Pennsylvania has a similar travel advisory, which asks out-of-state visitors from states with high levels of coronavirus cases to quarantine for two weeks upon arriving.
The University of Pittsburgh is asking residential students to quarantine for seven days before moving into campus housing, where they'll be expected to isolate for another week. Meanwhile, the public university is urging off-campus students to shelter in place for two weeks before coming onto campus.
The university did not respond to Education Dive's questions about the policy emailed Thursday. However, a spokesperson told a university publication that it does not plan to track whether students are following the quarantine orders. And higher education experts said it could be difficult for institutions to do so, especially for students living off campus.
"Even though states are putting the 14-day quarantines up, there are big questions about how it'd be enforced on a campus and for students who live off campus," said Nicholas Hillman, an education professor at the University of Wisconsin-Madison. "The impact seems really uncertain unless it's strictly a residential campus."
Can testing help?
Testing is central to the plans of several colleges that are under state advisories. Students at Brown University, in Rhode Island, will be tested for the coronavirus after arriving in Providence and will need to observe a 14-day quarantine or "quiet period," in which they are expected to minimize contact with others, a university spokesperson wrote in an email.
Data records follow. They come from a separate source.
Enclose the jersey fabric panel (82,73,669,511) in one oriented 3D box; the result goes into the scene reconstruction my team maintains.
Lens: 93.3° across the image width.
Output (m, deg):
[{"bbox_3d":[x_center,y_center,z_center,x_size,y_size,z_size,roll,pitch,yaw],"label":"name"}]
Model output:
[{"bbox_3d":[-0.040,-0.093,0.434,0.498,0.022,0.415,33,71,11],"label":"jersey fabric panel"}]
That will help students comply with Rhode Island's travel advisory. It requires visitors coming from states with a 5% or higher positivity rate on coronavirus tests to quarantine for two weeks unless they can show they tested negative for the virus within 72 hours prior to arriving in the state or test negative during their period of isolation.
Brown estimates that around two-thirds of its roughly 6,800 undergraduate students this fall will be on campus and that a significant number will be impacted by the state's travel advisory, a university spokesperson said.
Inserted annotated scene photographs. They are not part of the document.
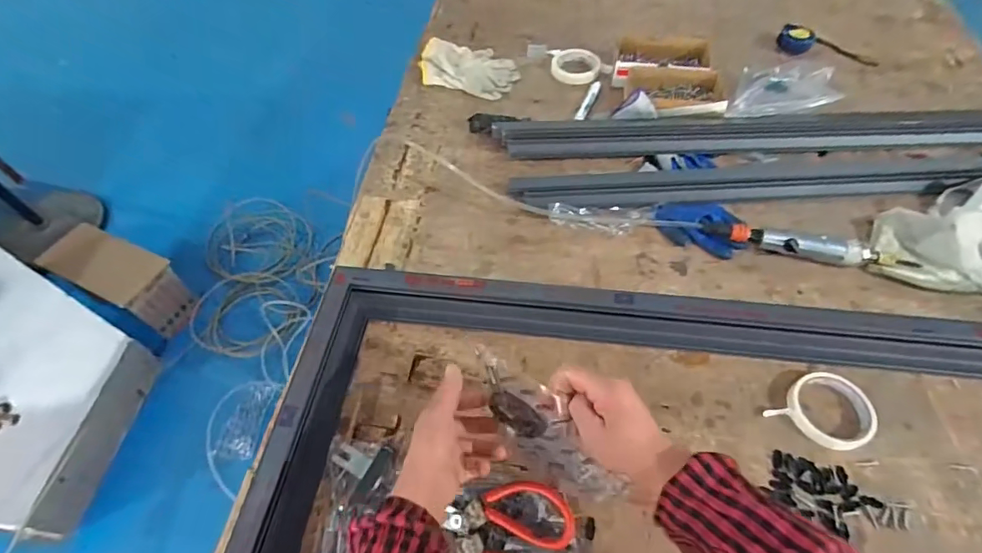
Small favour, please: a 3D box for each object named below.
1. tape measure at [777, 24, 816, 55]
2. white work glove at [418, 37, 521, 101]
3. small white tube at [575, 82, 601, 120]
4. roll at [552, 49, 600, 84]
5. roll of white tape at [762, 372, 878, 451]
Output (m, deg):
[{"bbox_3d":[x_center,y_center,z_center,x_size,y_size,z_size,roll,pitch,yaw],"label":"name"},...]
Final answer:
[{"bbox_3d":[0.663,-0.517,1.036,0.072,0.049,0.072,28,61,18],"label":"tape measure"},{"bbox_3d":[-0.048,-0.446,1.012,0.208,0.033,0.146,16,58,12],"label":"white work glove"},{"bbox_3d":[0.196,-0.352,0.952,0.019,0.014,0.122,21,59,15],"label":"small white tube"},{"bbox_3d":[0.181,-0.448,1.011,0.102,0.024,0.095,-1,56,1],"label":"roll"},{"bbox_3d":[0.412,0.168,0.582,0.098,0.025,0.092,-1,56,1],"label":"roll of white tape"}]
The university is planning to put most students in single rooms and to cluster them in "pods" to reduce those who need to be quarantined if there is an outbreak. It is also preparing 180 isolation rooms for infected students based on epidemiological models. They predict up to five newly infected students could be detected on "any given day", the school's reopening plan notes.
Colby College, in Maine, is planning to administer roughly 85,000 coronavirus tests this fall to the tune of around $2.5 million, The Washington Post reported. A college spokesperson declined to provide an interview for this story.
Maine is requiring people from most states to quarantine for two weeks or sign a document asserting they've tested negative for the virus within 72 hours before arriving in Maine. Colby's testing requirement could help address the state policy, though not all colleges have the same testing capabilities.
For one, financially struggling colleges likely won't have the extra funds to spend on extensive testing throughout the term. But other factors are at play.
"It's not just that (Colby) has the money to do it," Cantwell said. "It's also the way they're set up."
Residential colleges with smaller enrollments will likely have an easier time tracking and testing students, whereas colleges with more students and a larger off-campus population face additional logistical hurdles.
"Those choices and trade-offs are made within a particular set of constraints that reflect who the students of a particular institution are, the size of that institution (and) the location of the institution," Cantwell said. "All of that is going to play out in different ways."